In any kind of public-facing job, your body is being co-opted. Your body and your personality, your personal style. You are the face of the organisation. Exploitation is inherent. There is necessarily a kind of splitting that happens, in this situation, where your personal identity, your private thoughts, come apart from your public face, your identity as an employee and representative of the institution. It’s funny, though, how the relationship between your public and private selves is elastic. If you’re good at your job, you put a lot of yourself into it. You remake yourself to fit the institution, and of course in this process you can’t help but remake the institution a bit too.

It has been my observation that Jessie is consistently conscientious, thoughtful and meticulous in their attention to detail, both in their art practice and their professional work. Inside Job is exemplary of the conceptual clarity of their practice, and their deft handling of sophisticated ideas.

Jessie said once that they like stock images because they don’t know what they are going to be. An image is created that doesn’t yet have a buyer or a purpose. It could be used for anything.
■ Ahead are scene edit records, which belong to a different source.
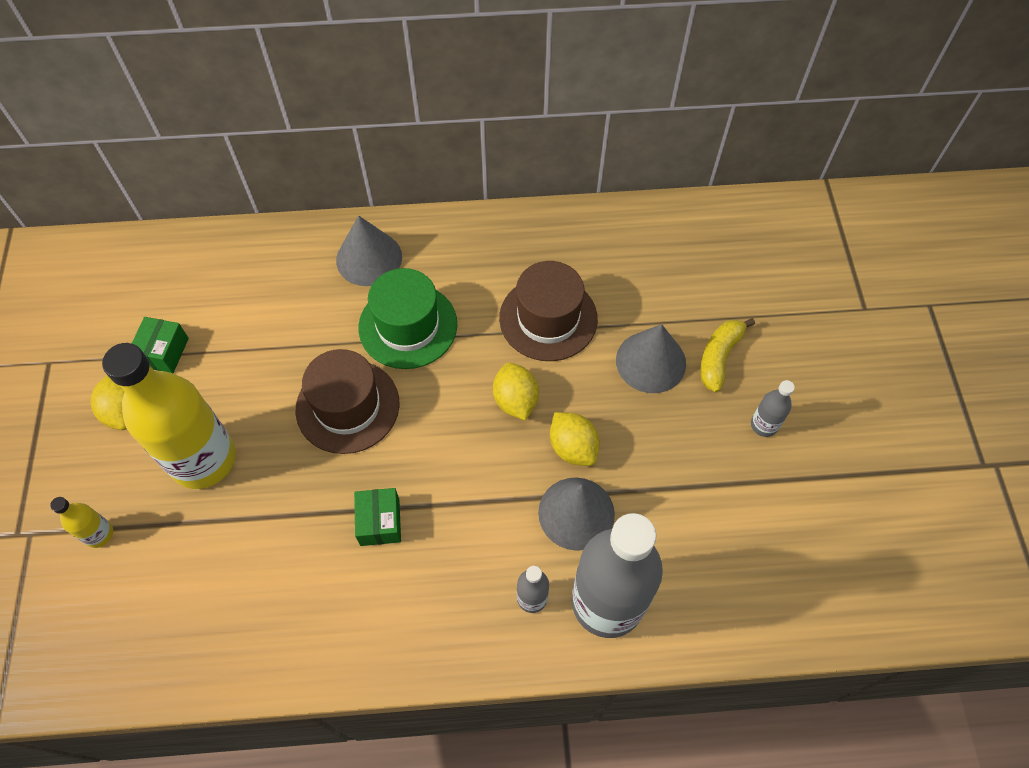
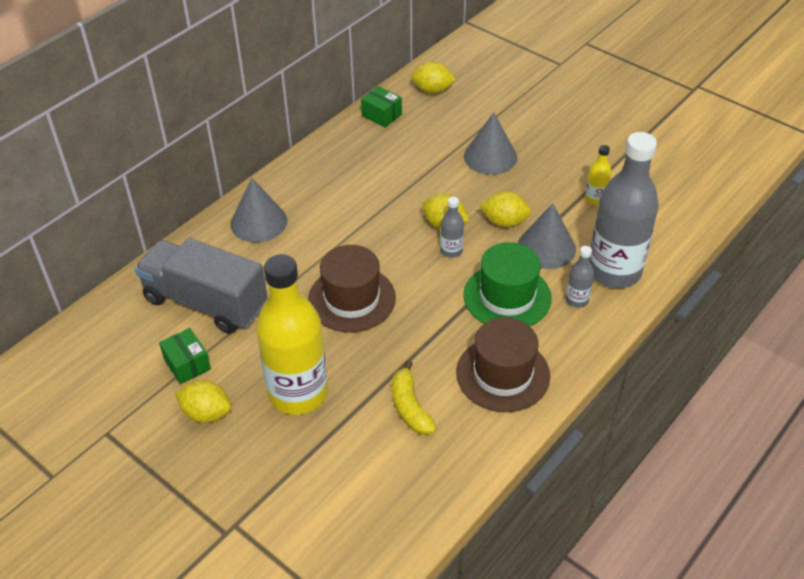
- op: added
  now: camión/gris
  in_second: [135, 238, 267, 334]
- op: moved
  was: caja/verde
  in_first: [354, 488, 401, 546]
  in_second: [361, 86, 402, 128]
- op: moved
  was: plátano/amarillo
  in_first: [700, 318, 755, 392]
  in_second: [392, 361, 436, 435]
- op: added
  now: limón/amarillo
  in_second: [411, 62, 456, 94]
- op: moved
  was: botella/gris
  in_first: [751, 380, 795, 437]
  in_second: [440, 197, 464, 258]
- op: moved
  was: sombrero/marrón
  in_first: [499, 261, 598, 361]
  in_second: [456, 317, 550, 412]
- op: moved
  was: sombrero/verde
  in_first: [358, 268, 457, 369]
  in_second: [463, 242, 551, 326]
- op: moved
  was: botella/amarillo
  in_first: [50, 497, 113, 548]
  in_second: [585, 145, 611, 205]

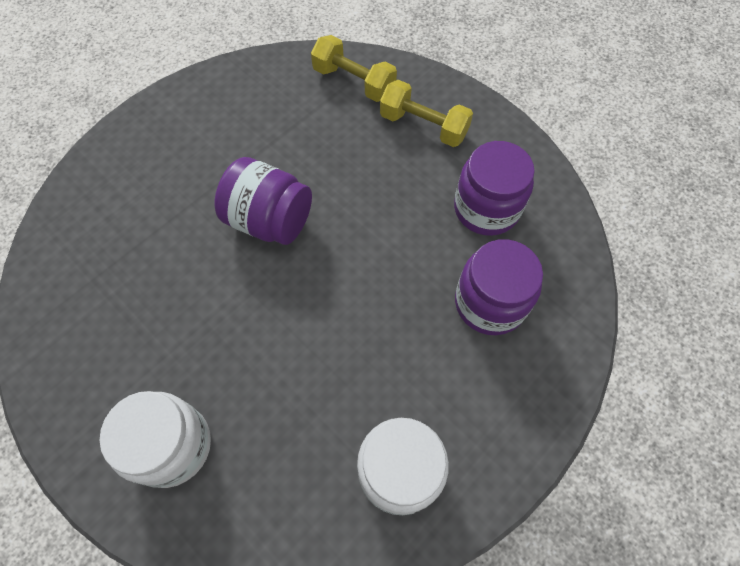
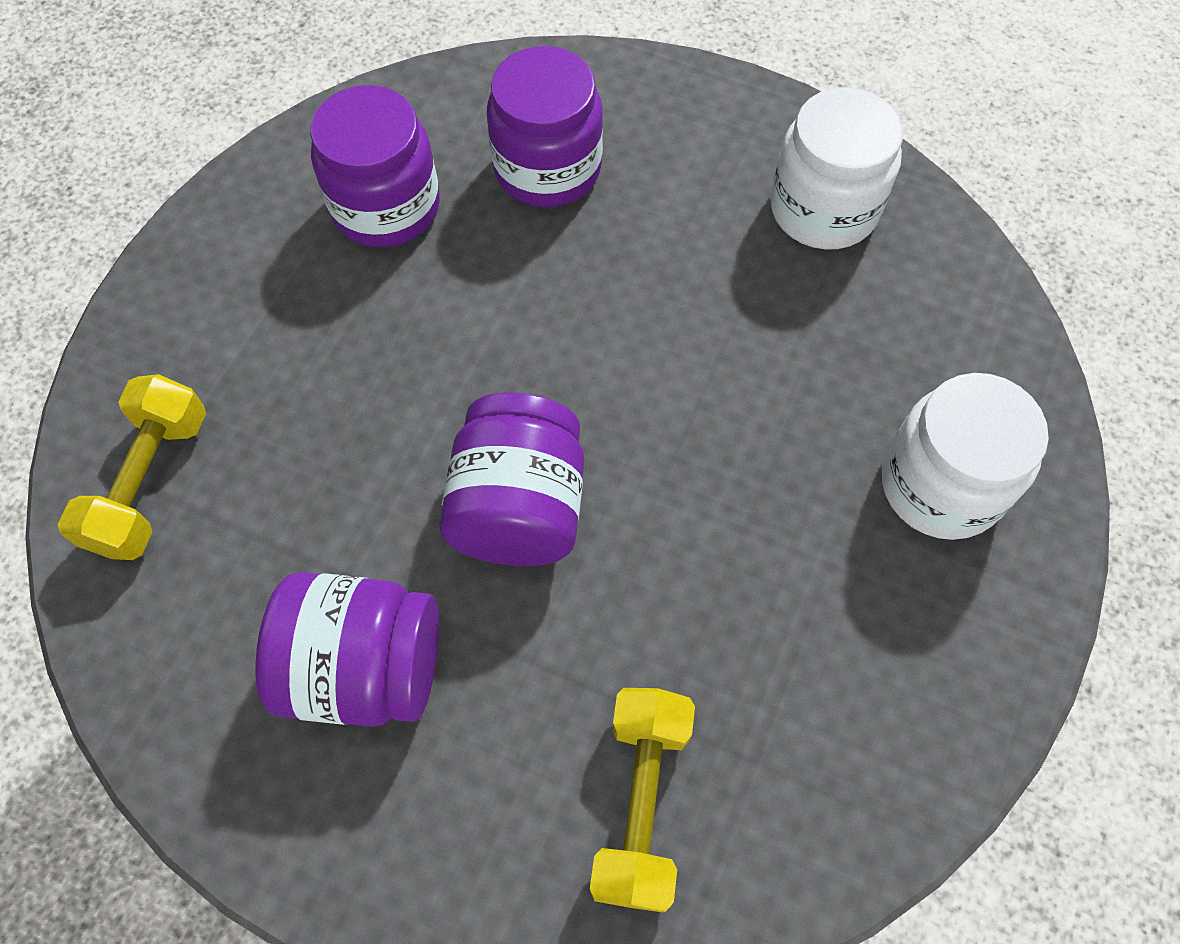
- op: added
  now: tarro/morado
  in_second: [255, 572, 439, 727]
- op: moved
  was: mancuerna/amarillo
  in_first: [380, 80, 473, 147]
  in_second: [590, 688, 695, 913]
It could be used to advertise cat food, a mental health service, vacuum cleaners – anything. I find the stock images they used in Inside Job, showing beautiful, yet carefully relatable models shrugging theatrically, really funny. They are mystified, perfectly embodying the placeholder quality of the stock image, standing in for a meaning that has yet to be decided. Inside Job infiltrated and re-routed ACCA’s exhibition advertising budget, and inserted these uncertain images into a communicative space that is normally used for advertising’s more direct messaging. Installed in paid advertising space in Melbourne’s train stations and bus shelters, our model avatars did a similar job to what we were doing inside the gallery, fracturing the tone of certainty with which the institutional message is delivered.

 


 

As Jessie’s title suggests, Inside Job was fully implicated in the mutually exploitative network of relations encapsulated by the term “institution.” They exploited their existing relationships with ACCA, with Matt, with us, in order to introduce their work – a little glitch, a fleeting moment of uncertainty – into ACCA’s existing channels of communication. Institutional critique is often understood according to a dated model of artistic radicalism as fundamentally combative, speaking truth to power, antagonising its own institutional frame. Inside Job, however, was deeply complicit. The charge of antagonism that the work delivered – its ephemerality, its subversiveness – was absolutely in line with ACCA’s self-image and institutional priorities, the gallery’s desire to be seen as provocative.

I think that what Jessie really pointed out, from their position inside the institution, is how ACCA’s institutional voice – our collective voice – is already split, fractured by the dynamic, elastic relationship between each of our multiple selves, slippery undercurrents of shifting allegiances, power dynamics, doubts, uncertainties, ulterior motives. The work inserted a visible question mark into a space that was already there.

I am delighted to endorse Inside Job, which I believe to be a strong example of Jessie’s work, and clear evidence of their ambition and talent as an artist.